[Data shown Boundary: Start]
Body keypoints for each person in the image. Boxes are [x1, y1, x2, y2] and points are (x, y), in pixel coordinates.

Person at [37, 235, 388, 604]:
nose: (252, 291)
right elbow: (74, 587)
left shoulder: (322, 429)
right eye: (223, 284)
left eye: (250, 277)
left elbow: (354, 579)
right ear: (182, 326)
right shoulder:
[Data shown Boundary: End]
[Data shown Boundary: Start]
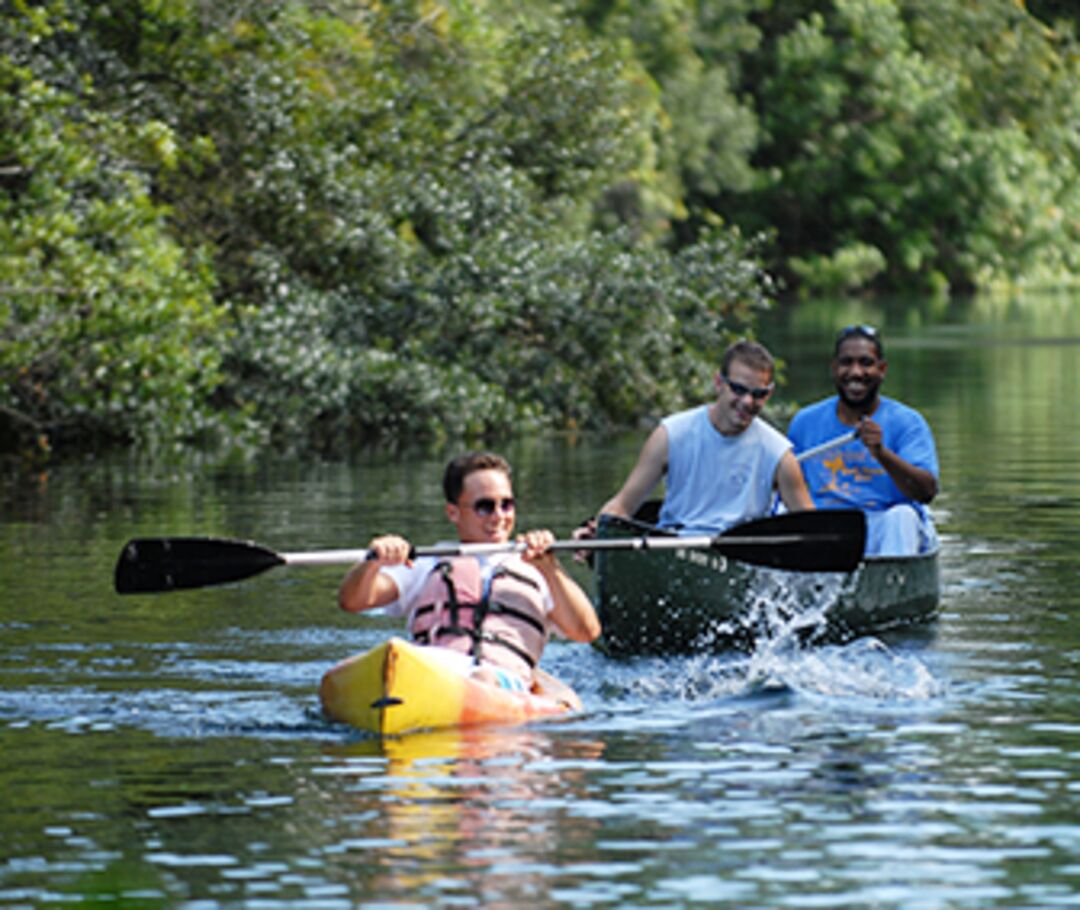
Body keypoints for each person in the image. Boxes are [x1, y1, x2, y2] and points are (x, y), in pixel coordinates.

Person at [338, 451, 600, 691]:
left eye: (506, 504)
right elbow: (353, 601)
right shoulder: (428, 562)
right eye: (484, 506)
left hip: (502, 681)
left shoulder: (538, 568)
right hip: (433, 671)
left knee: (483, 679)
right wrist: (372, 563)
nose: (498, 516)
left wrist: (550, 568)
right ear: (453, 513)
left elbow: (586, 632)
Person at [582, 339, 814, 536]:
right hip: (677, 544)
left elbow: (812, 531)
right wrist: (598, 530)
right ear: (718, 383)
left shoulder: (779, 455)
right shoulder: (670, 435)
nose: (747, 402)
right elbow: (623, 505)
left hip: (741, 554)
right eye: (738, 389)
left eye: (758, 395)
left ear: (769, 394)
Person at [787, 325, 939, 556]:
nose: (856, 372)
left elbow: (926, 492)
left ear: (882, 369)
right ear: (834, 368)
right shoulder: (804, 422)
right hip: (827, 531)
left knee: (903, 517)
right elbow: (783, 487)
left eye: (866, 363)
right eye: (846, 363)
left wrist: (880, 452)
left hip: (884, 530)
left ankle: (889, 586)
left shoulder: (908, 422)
[Data shown Boundary: End]
Exercise instructions:
Both the line containing "right shoulder: (804, 422)" and the line containing "left shoulder: (908, 422)" belong in the answer. Print them and every line above that falls between them exactly, and no others.

Problem solution:
right shoulder: (804, 422)
right hip: (827, 531)
left knee: (903, 517)
right elbow: (783, 487)
left eye: (866, 363)
right eye: (846, 363)
left wrist: (880, 452)
left hip: (884, 530)
left ankle: (889, 586)
left shoulder: (908, 422)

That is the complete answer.